In smaller towns, the Bürgermeister was police commissioner. He was subordinated to the Landrat as head of the Landkreis police administration. In a city that constituted its own Stadtkreis, the Oberbürgermeister was both police commissioner and head of the district police administration. As such he was subordinated to the Regierungspräsident in each Regierungsbezirk. Under the police commissioners the municipal police departments were led by professional chiefs of police.

| Size of the municipality | Police commissioner | Chief of police |
|---|---|---|
| 27 cities with over 50,000 residents | Oberbürgermeister | Stadtpolizeidirektor |
| 88 cities with 30–50,000 residents | Oberbürgermeister | Polizeioberinspektor |
| 106 cities with 20–30,000 residents | Oberbürgermeister | Polizeioberkommissar Polizeikommissar |
| 1,117 towns with 5–20,000 residents | Bürgermeister | The nearest chief of the State protection police was also municipal chief of police. |
| Less than 5,000 residents | Bürgermeister | The nearest chief of the Gendarmerie was also municipal chief of police. |

Source:

==Protection Police==
The municipal protection police in larger cities were called Kommando der Schutzpolizei, while in smaller municipalities it was called Schutzpolizei-Dienstabteilung.
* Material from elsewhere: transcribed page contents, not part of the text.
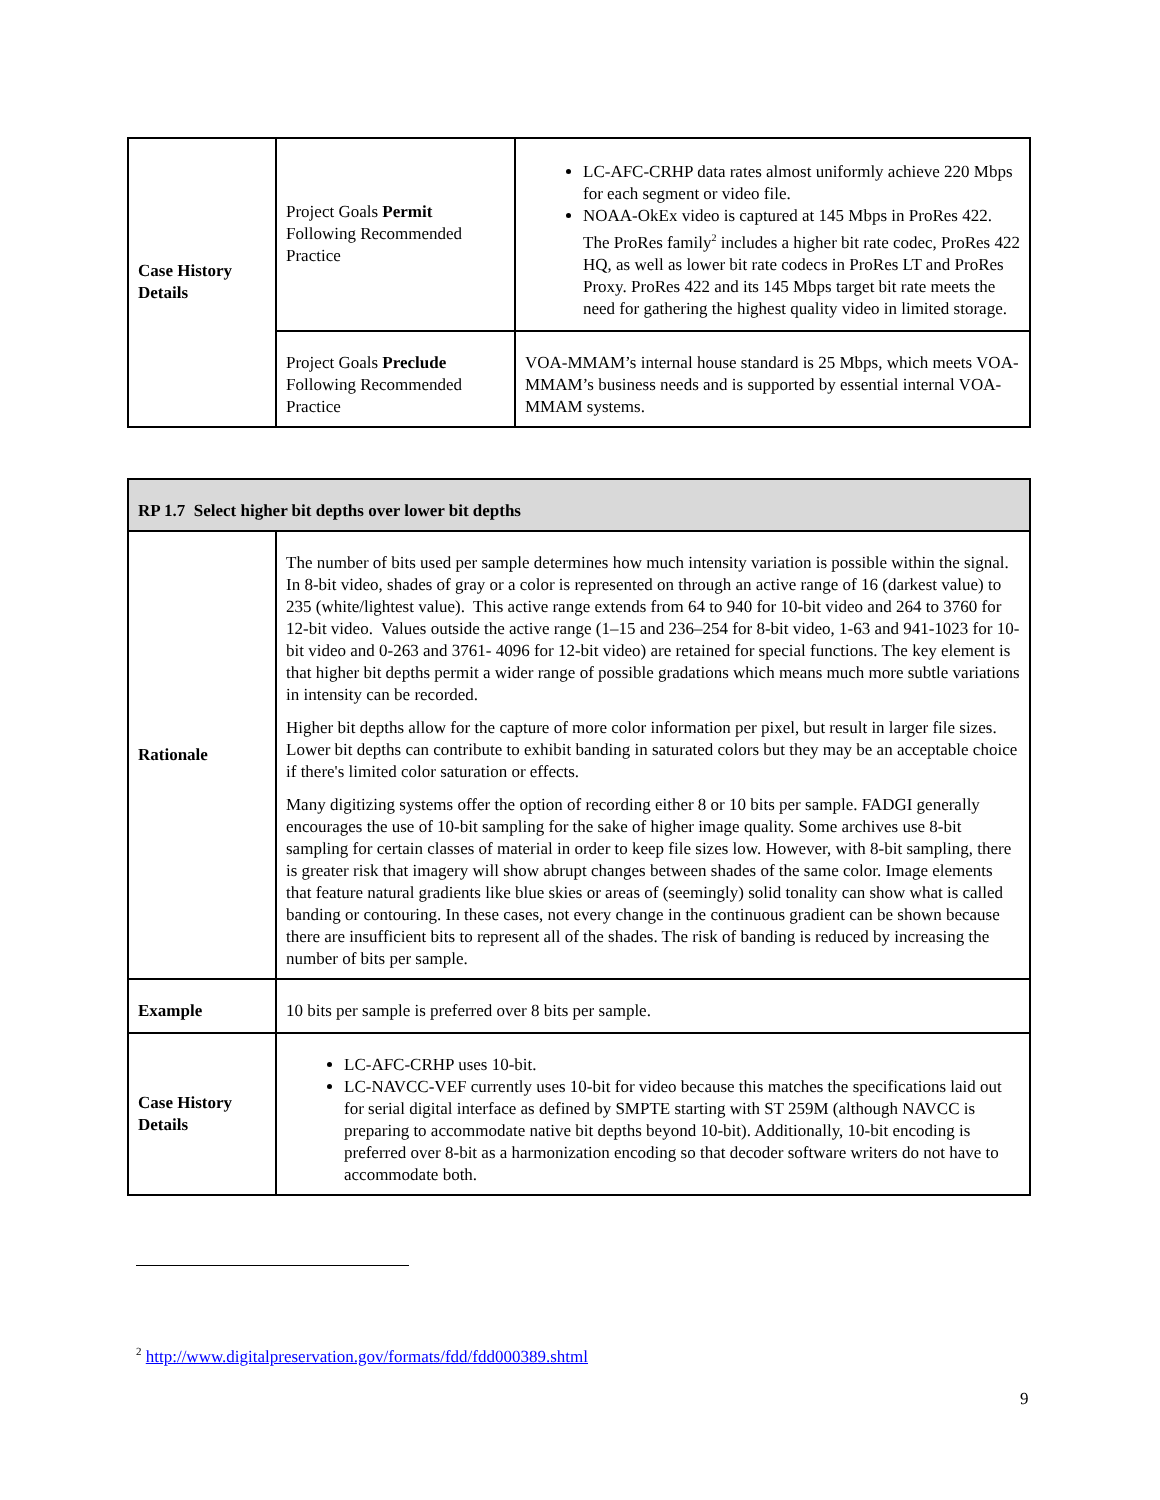| Case History Details | Project Goals Permit Following Recommended Practice | LC-AFC-CRHP data rates almost uniformly achieve 220 Mbps for each segment or video file. NOAA-OkEx video is captured at 145 Mbps in ProRes 422. The ProRes family<sup>2</sup> includes a higher bit rate codec, ProRes 422 HQ, as well as lower bit rate codecs in ProRes LT and ProRes Proxy. ProRes 422 and its 145 Mbps target bit rate meets the need for gathering the highest quality video in limited storage. |
| | Project Goals Preclude Following Recommended Practice | VOA-MMAM’s internal house standard is 25 Mbps, which meets VOA-MMAM’s business needs and is supported by essential internal VOA-MMAM systems. |
| RP 1.7 Select higher bit depths over lower bit depths | |
| Rationale | The number of bits used per sample determines how much intensity variation is possible within the signal. In 8-bit video, shades of gray or a color is represented on through an active range of 16 (darkest value) to 235 (white/lightest value). This active range extends from 64 to 940 for 10-bit video and 264 to 3760 for 12-bit video. Values outside the active range (1–15 and 236–254 for 8-bit video, 1-63 and 941-1023 for 10-bit video and 0-263 and 3761- 4096 for 12-bit video) are retained for special functions. The key element is that higher bit depths permit a wider range of possible gradations which means much more subtle variations in intensity can be recorded. Higher bit depths allow for the capture of more color information per pixel, but result in larger file sizes. Lower bit depths can contribute to exhibit banding in saturated colors but they may be an acceptable choice if there's limited color saturation or effects. Many digitizing systems offer the option of recording either 8 or 10 bits per sample. FADGI generally encourages the use of 10-bit sampling for the sake of higher image quality. Some archives use 8-bit sampling for certain classes of material in order to keep file sizes low. However, with 8-bit sampling, there is greater risk that imagery will show abrupt changes between shades of the same color. Image elements that feature natural gradients like blue skies or areas of (seemingly) solid tonality can show what is called banding or contouring. In these cases, not every change in the continuous gradient can be shown because there are insufficient bits to represent all of the shades. The risk of banding is reduced by increasing the number of bits per sample. |
| Example | 10 bits per sample is preferred over 8 bits per sample. |
| Case History Details | LC-AFC-CRHP uses 10-bit. LC-NAVCC-VEF currently uses 10-bit for video because this matches the specifications laid out for serial digital interface as defined by SMPTE starting with ST 259M (although NAVCC is preparing to accommodate native bit depths beyond 10-bit). Additionally, 10-bit encoding is preferred over 8-bit as a harmonization encoding so that decoder software writers do not have to accommodate both. |
<sup>2</sup> http://www.digitalpreservation.gov/formats/fdd/fdd000389.shtml
9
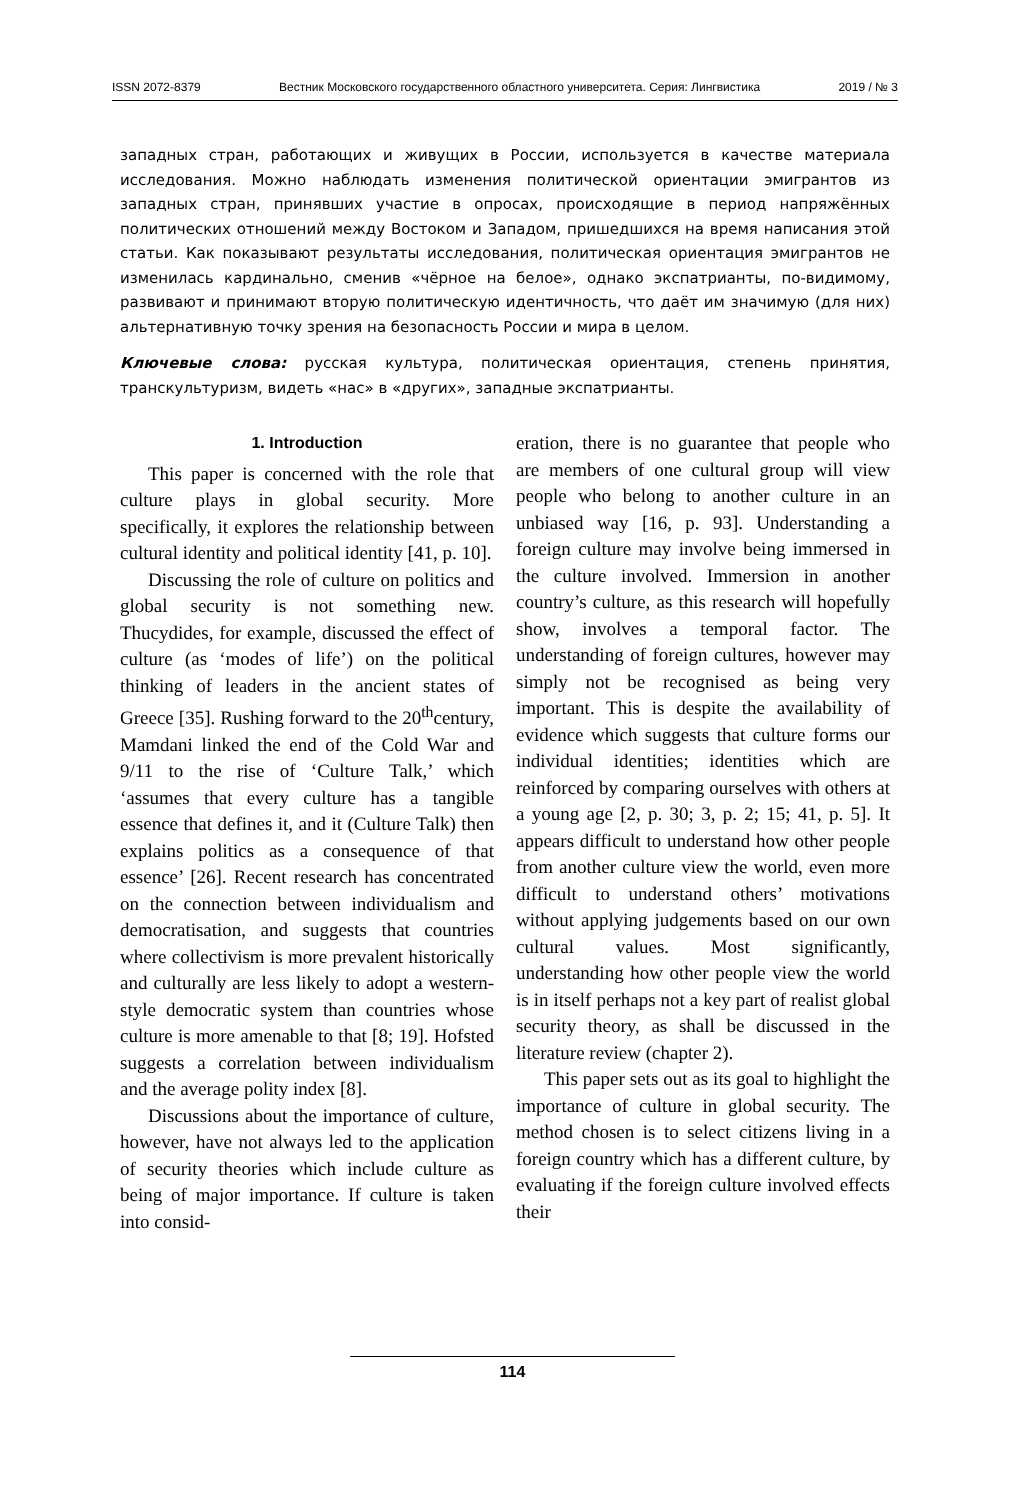ISSN 2072-8379 Вестник Московского государственного областного университета. Серия: Лингвистика 2019 / № 3
западных стран, работающих и живущих в России, используется в качестве материала исследования. Можно наблюдать изменения политической ориентации эмигрантов из западных стран, принявших участие в опросах, происходящие в период напряжённых политических отношений между Востоком и Западом, пришедшихся на время написания этой статьи. Как показывают результаты исследования, политическая ориентация эмигрантов не изменилась кардинально, сменив «чёрное на белое», однако экспатрианты, по-видимому, развивают и принимают вторую политическую идентичность, что даёт им значимую (для них) альтернативную точку зрения на безопасность России и мира в целом.
Ключевые слова: русская культура, политическая ориентация, степень принятия, транскультуризм, видеть «нас» в «других», западные экспатрианты.
1. Introduction
This paper is concerned with the role that culture plays in global security. More specifically, it explores the relationship between cultural identity and political identity [41, p. 10].
Discussing the role of culture on politics and global security is not something new. Thucydides, for example, discussed the effect of culture (as ‘modes of life’) on the political thinking of leaders in the ancient states of Greece [35]. Rushing forward to the 20<sup>th</sup>century, Mamdani linked the end of the Cold War and 9/11 to the rise of ‘Culture Talk,’ which ‘assumes that every culture has a tangible essence that defines it, and it (Culture Talk) then explains politics as a consequence of that essence’ [26]. Recent research has concentrated on the connection between individualism and democratisation, and suggests that countries where collectivism is more prevalent historically and culturally are less likely to adopt a western-style democratic system than countries whose culture is more amenable to that [8; 19]. Hofsted suggests a correlation between individualism and the average polity index [8].
Discussions about the importance of culture, however, have not always led to the application of security theories which include culture as being of major importance. If culture is taken into consid-
eration, there is no guarantee that people who are members of one cultural group will view people who belong to another culture in an unbiased way [16, p. 93]. Understanding a foreign culture may involve being immersed in the culture involved. Immersion in another country’s culture, as this research will hopefully show, involves a temporal factor. The understanding of foreign cultures, however may simply not be recognised as being very important. This is despite the availability of evidence which suggests that culture forms our individual identities; identities which are reinforced by comparing ourselves with others at a young age [2, p. 30; 3, p. 2; 15; 41, p. 5]. It appears difficult to understand how other people from another culture view the world, even more difficult to understand others’ motivations without applying judgements based on our own cultural values. Most significantly, understanding how other people view the world is in itself perhaps not a key part of realist global security theory, as shall be discussed in the literature review (chapter 2).
This paper sets out as its goal to highlight the importance of culture in global security. The method chosen is to select citizens living in a foreign country which has a different culture, by evaluating if the foreign culture involved effects their
114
| Size of the municipality | Commander of the municipal protection police | Rank as |
|---|---|---|
| 27 cities with over 50,000 residents | Kommandeuer der Schutzpolizei | Oberstleutnant Major |
| 88 cities with 30–50,000 residents | Führer der Schutzpolizei-Dienstabteilung | Hauptmann |
| 106 cities with 20–30,000 residents | Führer der Schutzpolizei-Dienstabteilung | Inspektor / Revieroberleutnant |
| 1,117 towns with 5–20,000 residents | Führer der Schutzpolizei-Dienstabteilung | Obermeister / Revierleutnant Meister |

Source:

==Kriminalpolizei==
Towns with over 10,000 residents having a municipal police department were also obliged to have a municipal criminal investigation division—Gemeindekriminalpolizeiabteilung. It was supervised by the nearest State criminal investigation department (Kripo-Stelle). As of 1943 all municipal criminal investigation divisions with more than 10 detectives (i.e. mainly in cities with more than 50,000 residents) were transferred to the state Kriminalpolizei.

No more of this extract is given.